» **EXERCISE**:
Gather all lines with "source" from the records.

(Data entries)
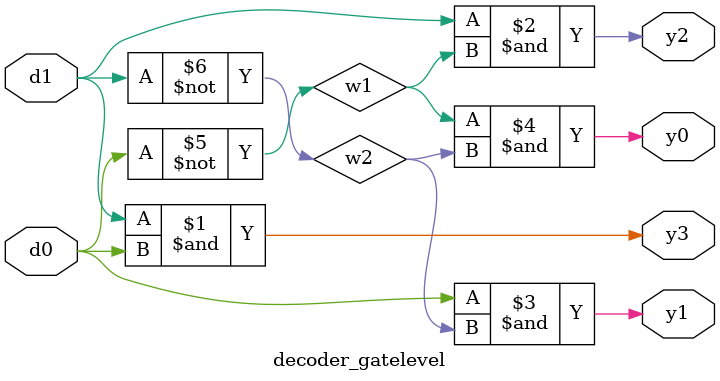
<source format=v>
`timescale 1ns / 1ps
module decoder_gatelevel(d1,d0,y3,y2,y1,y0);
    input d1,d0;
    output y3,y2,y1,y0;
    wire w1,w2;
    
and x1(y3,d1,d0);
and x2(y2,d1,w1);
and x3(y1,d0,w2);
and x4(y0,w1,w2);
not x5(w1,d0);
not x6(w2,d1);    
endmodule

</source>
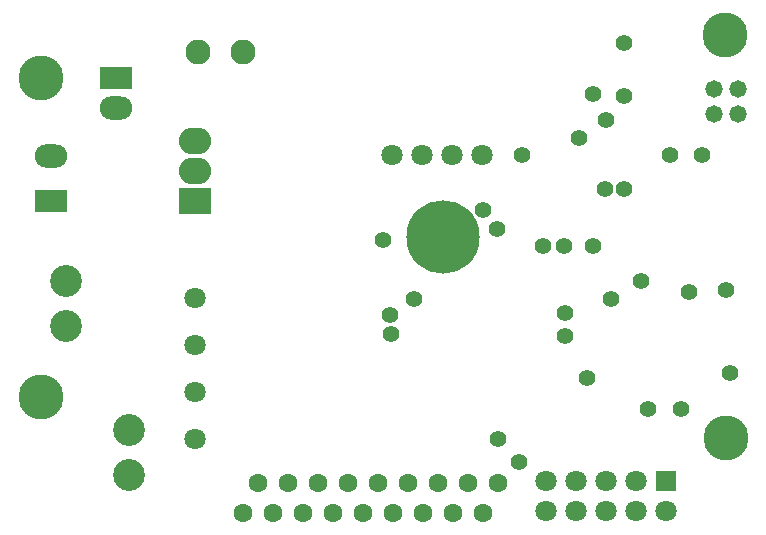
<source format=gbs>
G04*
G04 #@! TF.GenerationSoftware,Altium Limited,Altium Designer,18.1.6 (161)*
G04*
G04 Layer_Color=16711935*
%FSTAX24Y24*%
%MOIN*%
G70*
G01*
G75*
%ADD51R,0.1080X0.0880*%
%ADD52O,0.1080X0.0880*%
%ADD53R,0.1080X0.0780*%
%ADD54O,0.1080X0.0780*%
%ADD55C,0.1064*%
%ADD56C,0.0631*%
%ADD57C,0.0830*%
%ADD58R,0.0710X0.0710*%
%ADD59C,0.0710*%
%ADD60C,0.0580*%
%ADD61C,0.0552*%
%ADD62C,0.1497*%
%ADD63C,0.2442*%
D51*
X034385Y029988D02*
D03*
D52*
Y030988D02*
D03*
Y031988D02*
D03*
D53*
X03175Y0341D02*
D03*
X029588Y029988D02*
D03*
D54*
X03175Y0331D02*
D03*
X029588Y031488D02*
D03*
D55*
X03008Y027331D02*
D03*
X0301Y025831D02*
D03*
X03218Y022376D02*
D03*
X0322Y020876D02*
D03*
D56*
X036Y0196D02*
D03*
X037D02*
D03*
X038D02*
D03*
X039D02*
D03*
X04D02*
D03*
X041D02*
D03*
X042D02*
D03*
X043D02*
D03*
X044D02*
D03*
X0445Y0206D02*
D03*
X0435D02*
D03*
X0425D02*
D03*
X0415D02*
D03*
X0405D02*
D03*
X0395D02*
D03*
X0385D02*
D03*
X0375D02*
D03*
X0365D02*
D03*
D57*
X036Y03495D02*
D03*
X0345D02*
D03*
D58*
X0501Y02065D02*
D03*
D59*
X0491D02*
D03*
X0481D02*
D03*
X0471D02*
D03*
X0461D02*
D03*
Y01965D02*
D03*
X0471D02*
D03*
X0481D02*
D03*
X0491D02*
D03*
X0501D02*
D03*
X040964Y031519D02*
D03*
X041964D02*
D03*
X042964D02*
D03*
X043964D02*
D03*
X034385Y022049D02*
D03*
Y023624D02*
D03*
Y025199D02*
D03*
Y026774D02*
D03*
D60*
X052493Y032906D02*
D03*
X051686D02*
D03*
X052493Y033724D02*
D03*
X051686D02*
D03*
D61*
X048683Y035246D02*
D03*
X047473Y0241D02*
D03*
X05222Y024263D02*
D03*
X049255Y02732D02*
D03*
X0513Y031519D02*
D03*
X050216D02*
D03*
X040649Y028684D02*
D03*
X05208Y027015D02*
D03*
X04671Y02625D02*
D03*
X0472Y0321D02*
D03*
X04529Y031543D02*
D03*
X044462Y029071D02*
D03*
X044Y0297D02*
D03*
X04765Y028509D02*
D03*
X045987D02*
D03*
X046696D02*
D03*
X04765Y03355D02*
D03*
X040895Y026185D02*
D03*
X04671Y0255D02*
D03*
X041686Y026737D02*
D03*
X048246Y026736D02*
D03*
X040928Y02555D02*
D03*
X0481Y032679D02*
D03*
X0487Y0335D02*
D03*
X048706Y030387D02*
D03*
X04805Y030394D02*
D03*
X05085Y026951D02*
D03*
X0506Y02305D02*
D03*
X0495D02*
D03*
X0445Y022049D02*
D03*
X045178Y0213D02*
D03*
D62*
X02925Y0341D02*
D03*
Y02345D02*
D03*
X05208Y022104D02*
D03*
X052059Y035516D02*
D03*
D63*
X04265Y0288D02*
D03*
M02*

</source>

» **EXERCISE OUTPUT**:
<source format=v>
</source>
<source format=gbs>
</source>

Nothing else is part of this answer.